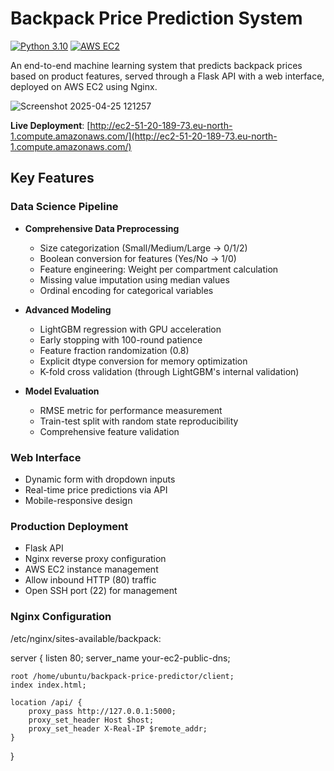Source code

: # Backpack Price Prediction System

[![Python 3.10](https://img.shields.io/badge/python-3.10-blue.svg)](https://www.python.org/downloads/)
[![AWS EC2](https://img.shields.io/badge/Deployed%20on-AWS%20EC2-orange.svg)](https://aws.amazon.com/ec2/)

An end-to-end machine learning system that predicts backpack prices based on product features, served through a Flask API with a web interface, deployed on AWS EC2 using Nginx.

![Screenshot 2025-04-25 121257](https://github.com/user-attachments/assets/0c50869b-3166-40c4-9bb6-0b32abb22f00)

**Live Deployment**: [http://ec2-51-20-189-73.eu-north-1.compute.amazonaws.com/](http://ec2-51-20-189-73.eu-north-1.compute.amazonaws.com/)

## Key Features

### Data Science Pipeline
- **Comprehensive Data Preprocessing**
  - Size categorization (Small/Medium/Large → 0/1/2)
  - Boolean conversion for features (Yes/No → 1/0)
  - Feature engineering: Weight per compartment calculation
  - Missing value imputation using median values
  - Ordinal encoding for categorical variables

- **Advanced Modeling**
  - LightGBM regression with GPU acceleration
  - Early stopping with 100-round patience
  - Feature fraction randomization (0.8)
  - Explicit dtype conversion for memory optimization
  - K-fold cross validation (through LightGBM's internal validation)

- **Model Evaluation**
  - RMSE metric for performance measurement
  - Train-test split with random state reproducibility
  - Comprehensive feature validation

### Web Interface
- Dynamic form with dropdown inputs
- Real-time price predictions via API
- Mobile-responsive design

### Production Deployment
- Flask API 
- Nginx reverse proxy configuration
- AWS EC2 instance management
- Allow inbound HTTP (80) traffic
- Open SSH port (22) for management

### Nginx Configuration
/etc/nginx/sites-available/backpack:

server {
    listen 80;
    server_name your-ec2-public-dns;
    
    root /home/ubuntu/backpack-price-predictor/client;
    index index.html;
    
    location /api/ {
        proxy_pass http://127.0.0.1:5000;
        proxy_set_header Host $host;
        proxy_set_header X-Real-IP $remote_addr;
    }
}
•••••
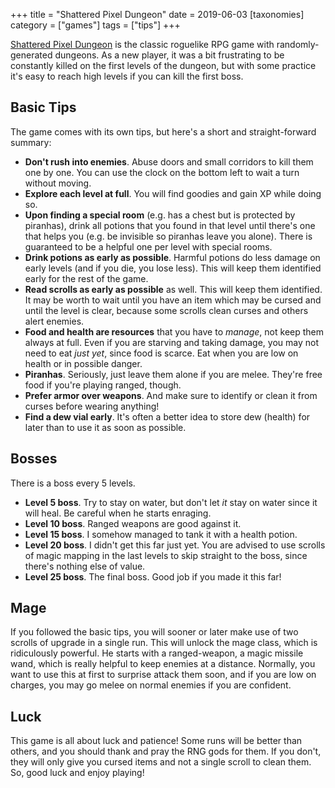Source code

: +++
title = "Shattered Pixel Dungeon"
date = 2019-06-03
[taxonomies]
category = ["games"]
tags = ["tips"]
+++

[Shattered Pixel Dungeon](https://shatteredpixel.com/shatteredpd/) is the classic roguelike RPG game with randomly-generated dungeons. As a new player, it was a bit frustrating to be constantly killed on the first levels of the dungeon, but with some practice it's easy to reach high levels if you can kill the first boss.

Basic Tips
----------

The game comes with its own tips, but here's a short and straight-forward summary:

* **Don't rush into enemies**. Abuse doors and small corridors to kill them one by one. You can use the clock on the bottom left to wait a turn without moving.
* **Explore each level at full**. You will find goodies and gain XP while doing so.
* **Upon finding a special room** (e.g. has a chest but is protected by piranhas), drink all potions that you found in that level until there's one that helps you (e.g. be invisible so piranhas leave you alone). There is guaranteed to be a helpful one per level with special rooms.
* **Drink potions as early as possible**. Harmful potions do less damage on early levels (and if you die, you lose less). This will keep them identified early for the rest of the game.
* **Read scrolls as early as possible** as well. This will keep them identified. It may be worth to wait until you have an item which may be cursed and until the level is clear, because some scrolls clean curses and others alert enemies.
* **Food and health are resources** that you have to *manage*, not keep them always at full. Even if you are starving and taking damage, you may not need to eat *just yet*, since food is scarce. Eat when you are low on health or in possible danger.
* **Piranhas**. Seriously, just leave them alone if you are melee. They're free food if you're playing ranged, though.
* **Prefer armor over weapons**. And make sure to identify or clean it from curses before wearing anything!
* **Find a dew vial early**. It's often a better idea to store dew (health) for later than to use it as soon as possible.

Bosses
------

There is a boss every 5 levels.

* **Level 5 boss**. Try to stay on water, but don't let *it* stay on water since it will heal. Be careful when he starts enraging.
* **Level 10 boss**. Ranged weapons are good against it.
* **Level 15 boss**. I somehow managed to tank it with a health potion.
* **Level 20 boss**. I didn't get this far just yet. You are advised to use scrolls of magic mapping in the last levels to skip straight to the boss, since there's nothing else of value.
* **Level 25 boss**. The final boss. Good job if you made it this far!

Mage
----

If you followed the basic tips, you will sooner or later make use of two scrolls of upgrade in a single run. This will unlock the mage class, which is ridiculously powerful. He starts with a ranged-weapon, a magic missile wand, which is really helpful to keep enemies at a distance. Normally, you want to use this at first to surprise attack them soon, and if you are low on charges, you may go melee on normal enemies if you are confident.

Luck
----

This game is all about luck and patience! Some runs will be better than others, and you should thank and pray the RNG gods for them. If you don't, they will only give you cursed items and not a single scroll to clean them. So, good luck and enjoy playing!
•••••
Task instructions: From the entries, copy out each line containing the word "levels".

Response area:
[Shattered Pixel Dungeon](https://shatteredpixel.com/shatteredpd/) is the classic roguelike RPG game with randomly-generated dungeons. As a new player, it was a bit frustrating to be constantly killed on the first levels of the dungeon, but with some practice it's easy to reach high levels if you can kill the first boss.
* **Drink potions as early as possible**. Harmful potions do less damage on early levels (and if you die, you lose less). This will keep them identified early for the rest of the game.
There is a boss every 5 levels.
* **Level 20 boss**. I didn't get this far just yet. You are advised to use scrolls of magic mapping in the last levels to skip straight to the boss, since there's nothing else of value.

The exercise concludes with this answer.